Luc 5, 12-16

Le récit de miracle

Daniel Marguerat

Vie et destin de Jésus de Nazareth, p. 119s

 

Dans les évangiles, les guérisons rattachent Jésus à la pratique thérapeutique de son temps, avec d’indéniables originalités ; ils concrétisent dans le présent la visibilité du Règne de Dieu et valorisent la foi de la personne dans le processus de guérison : Va, ta foi t’a sauvé.

Pourquoi a-t-on continué de raconter, et avec profusion, les miracles de Jésus ? Parce qu’ils émettent une protestation contre les ravages du mal qui défigurent l’humanité. Parce qu’ils proclament que la souffrance n’est pas une fatalité, encore moins une sanction divine. Parce que le lien établi avec le Règne de Dieu fait comprendre que la transformation du corps symbolise une transformation du monde, où Dieu est reconnu dans sa volonté bonne envers les humains.

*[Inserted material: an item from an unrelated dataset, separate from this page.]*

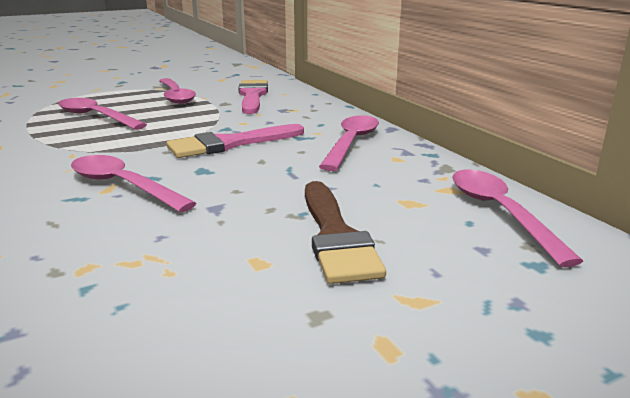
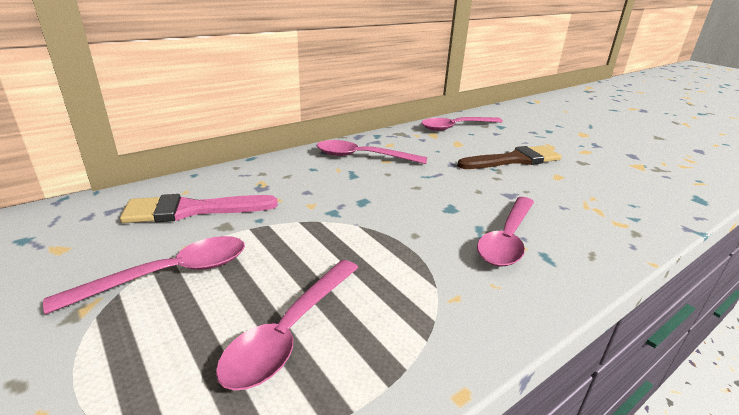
camera: 100 degrees left, 5 degrees up
(230, 144) = (381, 204): pink brush -> none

Un récit apocryphe, les Actes de Pierre et des douze apôtres, met en scène le Christ ressuscité sous l’apparence d’un médecin appelant les apôtres à soigner eux aussi ; lorsque ceux-ci rétorquent qu’ils n’ont pas appris l’art médical, Jésus répond que soigner les corps permet de soigner aussi les âmes. Jésus, docteur des âmes ? Ce qu’a bien perçu cet écrit du III° siècle, c’est la spécificité de l’action thérapeutique de Jésus comparée à la pratique médicale de son temps. La médecine grecque hippocratique part des symptômes pour identifier l’organe malade; parce qu’elle recherche la cause du dysfonctionnement organique, on peut la nommer pathogénique, ce qui revient à dire qu’elle est orientée sur l’origine de la souffrance. L’action thérapeutique de Jésus n’est pas pathogénique, mais, j’ose le dire, salutogénique; elle ne recherche pas l’origine de la maladie, mais installe le malade dans un état de pardon, de compassion éprouvée, de bien-être avec Dieu, en un mot de salut que Jésus conceptualise sous le label Règne de Dieu. Cette pratique thérapeutique articule le corporel et le spirituel dans une vision proprement holistique de la personne humaine.